Artikel 8. Productie

[Regeling vervallen per 01-01-2019]

  • 1 Voor de productie van boeken, kranten en tijdschriften en in beperkte mate van andere media in aangepaste leesvormen en de rechtstreekse levering hiervan aan de klant, in opdracht van de eerstelijnsvoorziening, wordt uitsluitend subsidie verstrekt wanneer de activiteit voldoet aan de volgende criteria:

    • a. productie en levering sluit aan op de vraag van de gebruikers;

    • b. er is afstemming met de eerstelijnsvoorziening over vraag en aanbod;

    • c. er worden samen met de eerstelijnsvoorziening onderzoeks- en ontwikkelingsprojecten uitgevoerd t.b.v. verbetering en innovatie van de dienstverlening.

  • 2 Voor het uitvoeren van de activiteit als bedoeld in het eerste lid wordt jaarlijks maximaal aan twee instellingen een subsidie verleend.

    • a. Eén instellingssubsidie betreft alleen de bovenbeschreven productie en levering waarbij het subsidieplafond per jaar is vastgesteld op € 1.383.750,–;

    • b. Eén instellingssubsidie betreft naast de bovenbeschreven productie en levering ook de veilige opslag en back-up van de bestanden voor de productie van aangepaste leesvormen en de uitvoer van onderzoeks- en ontwikkelingsprojecten. Hiervoor is het subsidieplafond per jaar vastgesteld op € 7.400.500,–.

  • 3 Bij de verdeling van het beschikbare budget wordt voorrang gegeven aan instellingen die voorafgaand aan de inwerkingtreding van deze regels deze bibliotheekvoorziening (gezamenlijk) uitvoeren.

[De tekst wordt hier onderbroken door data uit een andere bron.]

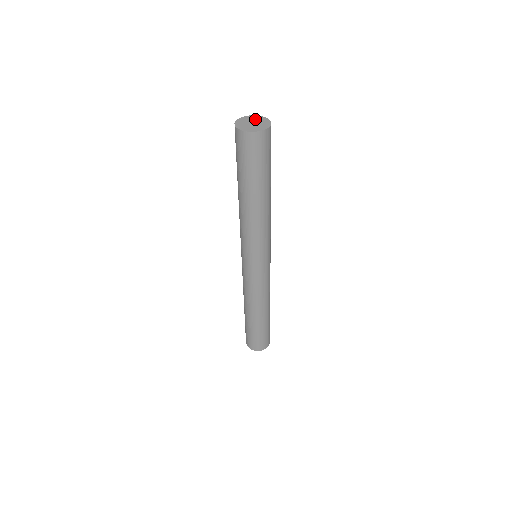
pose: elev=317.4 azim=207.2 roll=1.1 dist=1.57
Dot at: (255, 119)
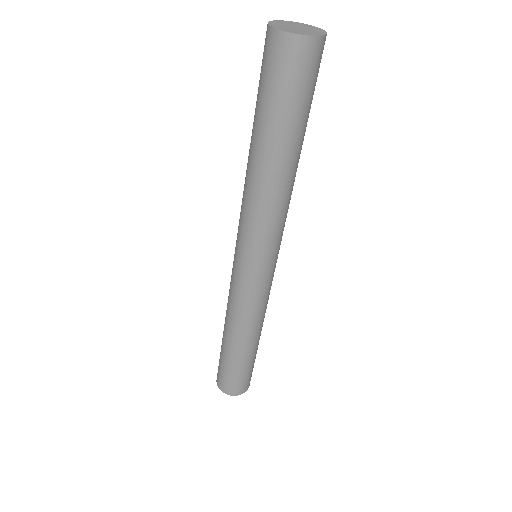
Dot at: (298, 24)
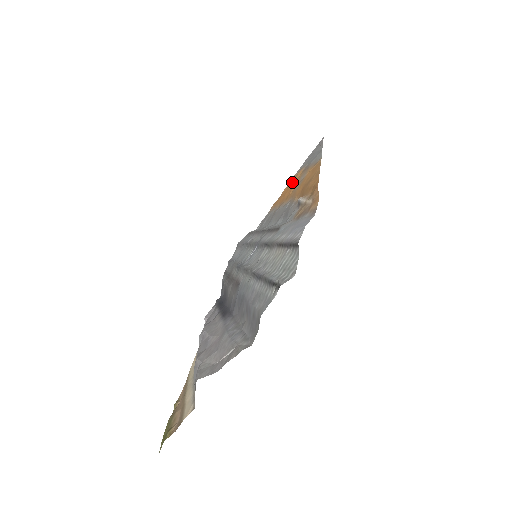
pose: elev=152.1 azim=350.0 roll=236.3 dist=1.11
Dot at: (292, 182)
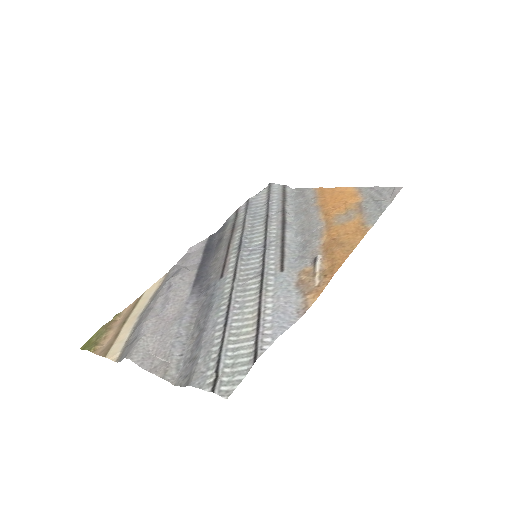
Dot at: (345, 197)
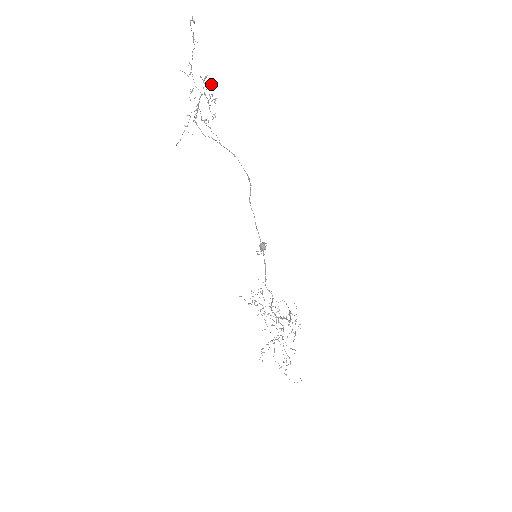
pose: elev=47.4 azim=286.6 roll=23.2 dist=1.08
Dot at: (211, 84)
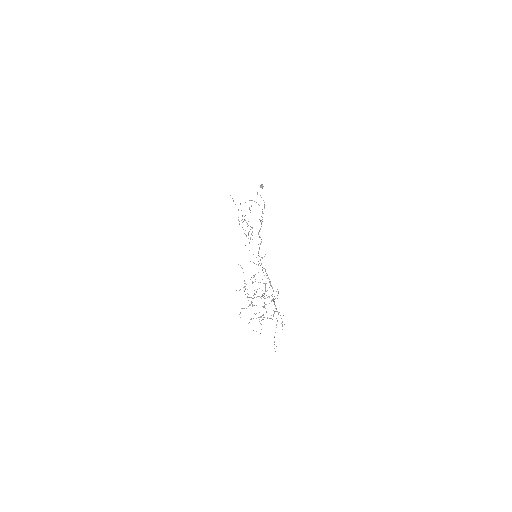
Dot at: (252, 232)
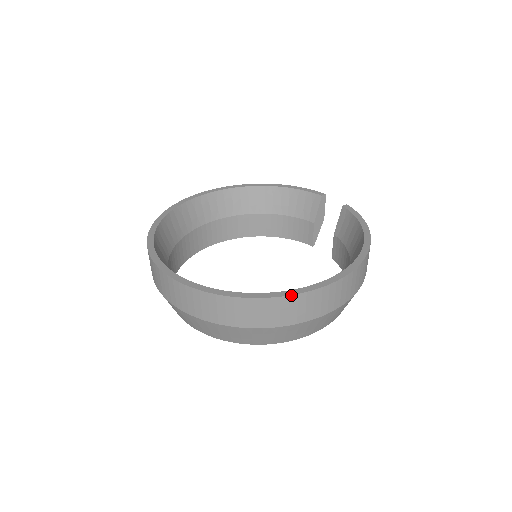
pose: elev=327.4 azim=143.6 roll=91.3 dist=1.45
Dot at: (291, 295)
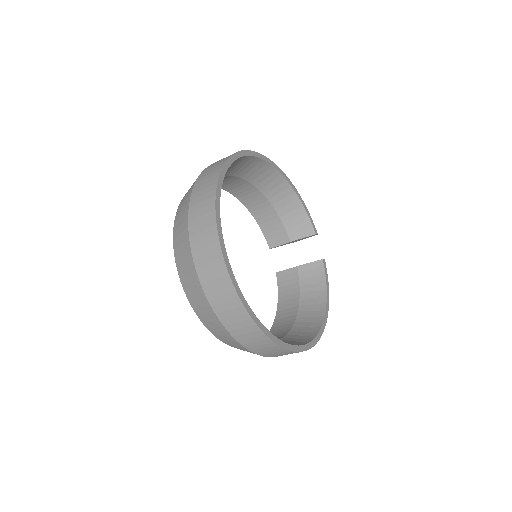
Dot at: (288, 350)
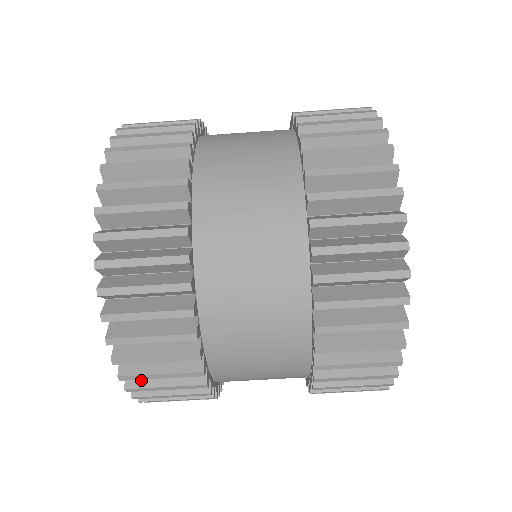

  • 4 De subsidieontvanger:

    • a. heeft aantoonbare kennis en kunde op gebied van de productie – en wanneer relevant- van de opslag en distributie van noodzakelijk omgezette werken voor de doelgroep;

    • b. is gecertificeerd door de SCOB of kan aantonen aan de SCOB- eisen te voldoen en is bereid om certificering aan te vragen.

  • 5 Indien een instelling voor de eerste maal een aanvraag om subsidie indient, worden daarbij de statuten overgelegd. De subsidieontvanger stelt de KB op de hoogte van een wijziging van de statuten.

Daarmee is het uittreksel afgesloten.